### CONSIGNE
Veuillez lister chaque ligne des enregistrements ci-dessous qui contient la chaîne "Енисей".

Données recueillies
::::

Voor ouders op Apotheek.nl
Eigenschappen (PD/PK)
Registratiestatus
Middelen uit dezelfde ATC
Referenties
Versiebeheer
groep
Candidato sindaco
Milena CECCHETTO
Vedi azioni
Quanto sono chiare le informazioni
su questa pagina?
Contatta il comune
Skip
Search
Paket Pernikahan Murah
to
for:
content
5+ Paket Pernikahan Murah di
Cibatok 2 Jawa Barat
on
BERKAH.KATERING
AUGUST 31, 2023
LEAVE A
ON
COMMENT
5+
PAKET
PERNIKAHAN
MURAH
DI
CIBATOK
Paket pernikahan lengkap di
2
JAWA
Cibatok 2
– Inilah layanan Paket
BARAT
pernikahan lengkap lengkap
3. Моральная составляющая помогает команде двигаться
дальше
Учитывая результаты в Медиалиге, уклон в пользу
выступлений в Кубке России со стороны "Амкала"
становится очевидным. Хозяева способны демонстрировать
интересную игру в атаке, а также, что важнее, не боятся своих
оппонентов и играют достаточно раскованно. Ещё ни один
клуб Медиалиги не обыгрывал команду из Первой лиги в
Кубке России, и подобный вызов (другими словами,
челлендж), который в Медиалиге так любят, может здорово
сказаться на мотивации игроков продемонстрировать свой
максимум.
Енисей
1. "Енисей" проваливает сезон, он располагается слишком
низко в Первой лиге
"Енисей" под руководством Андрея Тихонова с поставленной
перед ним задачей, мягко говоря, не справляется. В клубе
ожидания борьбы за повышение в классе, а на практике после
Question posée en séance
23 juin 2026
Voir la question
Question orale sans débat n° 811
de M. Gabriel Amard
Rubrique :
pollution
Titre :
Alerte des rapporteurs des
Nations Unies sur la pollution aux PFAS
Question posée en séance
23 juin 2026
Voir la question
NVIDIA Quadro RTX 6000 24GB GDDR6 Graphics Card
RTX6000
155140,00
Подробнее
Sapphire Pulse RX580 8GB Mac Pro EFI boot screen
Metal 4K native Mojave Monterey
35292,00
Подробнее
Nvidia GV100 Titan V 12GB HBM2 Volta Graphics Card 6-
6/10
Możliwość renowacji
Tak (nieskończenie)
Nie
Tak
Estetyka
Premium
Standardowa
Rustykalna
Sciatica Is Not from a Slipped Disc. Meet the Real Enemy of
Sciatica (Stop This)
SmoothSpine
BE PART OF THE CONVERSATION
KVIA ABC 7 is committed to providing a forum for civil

::::

### RÉPONSE RÉDIGÉE
Енисей
1. "Енисей" проваливает сезон, он располагается слишком
"Енисей" под руководством Андрея Тихонова с поставленной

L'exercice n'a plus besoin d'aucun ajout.